Can you give everything from the line containing "LES 18 PHOTOS" down to the line containing "увеличенное количество влаги;" as a JSON list of strings, one string per line, with blank lines omitted?
-------- DATASET --------
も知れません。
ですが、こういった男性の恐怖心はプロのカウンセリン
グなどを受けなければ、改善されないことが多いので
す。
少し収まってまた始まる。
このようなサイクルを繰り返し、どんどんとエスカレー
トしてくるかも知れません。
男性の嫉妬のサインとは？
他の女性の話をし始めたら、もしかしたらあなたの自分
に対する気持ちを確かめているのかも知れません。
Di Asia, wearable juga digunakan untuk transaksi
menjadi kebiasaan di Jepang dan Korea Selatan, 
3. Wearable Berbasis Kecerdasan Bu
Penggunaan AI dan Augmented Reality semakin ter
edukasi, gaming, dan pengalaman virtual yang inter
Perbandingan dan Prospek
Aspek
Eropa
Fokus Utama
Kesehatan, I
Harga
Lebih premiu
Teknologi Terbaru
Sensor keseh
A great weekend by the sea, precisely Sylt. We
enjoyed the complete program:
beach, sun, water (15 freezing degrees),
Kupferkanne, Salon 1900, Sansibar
--------
-------- DATASET --------
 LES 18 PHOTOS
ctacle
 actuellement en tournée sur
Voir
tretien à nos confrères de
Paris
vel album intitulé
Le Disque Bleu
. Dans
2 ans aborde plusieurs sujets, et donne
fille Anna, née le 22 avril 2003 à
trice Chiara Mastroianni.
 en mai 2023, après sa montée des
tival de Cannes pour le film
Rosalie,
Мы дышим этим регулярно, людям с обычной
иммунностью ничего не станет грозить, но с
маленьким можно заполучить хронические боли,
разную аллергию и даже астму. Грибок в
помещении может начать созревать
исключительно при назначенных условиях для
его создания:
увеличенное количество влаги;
--------
-------- DATASET --------
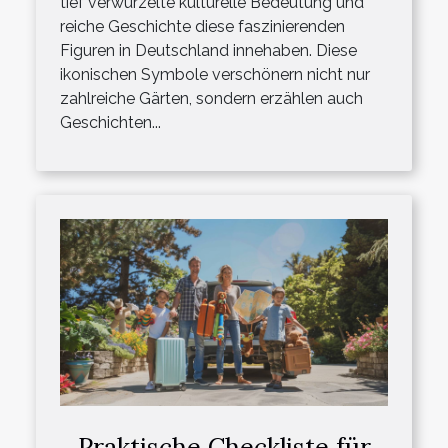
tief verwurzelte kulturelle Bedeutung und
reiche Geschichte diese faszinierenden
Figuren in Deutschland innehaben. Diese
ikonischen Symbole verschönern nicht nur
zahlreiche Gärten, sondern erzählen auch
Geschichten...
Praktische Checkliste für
--------
WRITTEN ANSWER:
[
  " LES 18 PHOTOS",
  "ctacle",
  " actuellement en tournée sur",
  "Voir",
  "tretien à nos confrères de",
  "Paris",
  "vel album intitulé",
  "Le Disque Bleu",
  ". Dans",
  "2 ans aborde plusieurs sujets, et donne",
  "fille Anna, née le 22 avril 2003 à",
  "trice Chiara Mastroianni.",
  " en mai 2023, après sa montée des",
  "tival de Cannes pour le film",
  "Rosalie,",
  "Мы дышим этим регулярно, людям с обычной",
  "иммунностью ничего не станет грозить, но с",
  "маленьким можно заполучить хронические боли,",
  "разную аллергию и даже астму. Грибок в",
  "помещении может начать созревать",
  "исключительно при назначенных условиях для",
  "его создания:",
  "увеличенное количество влаги;"
]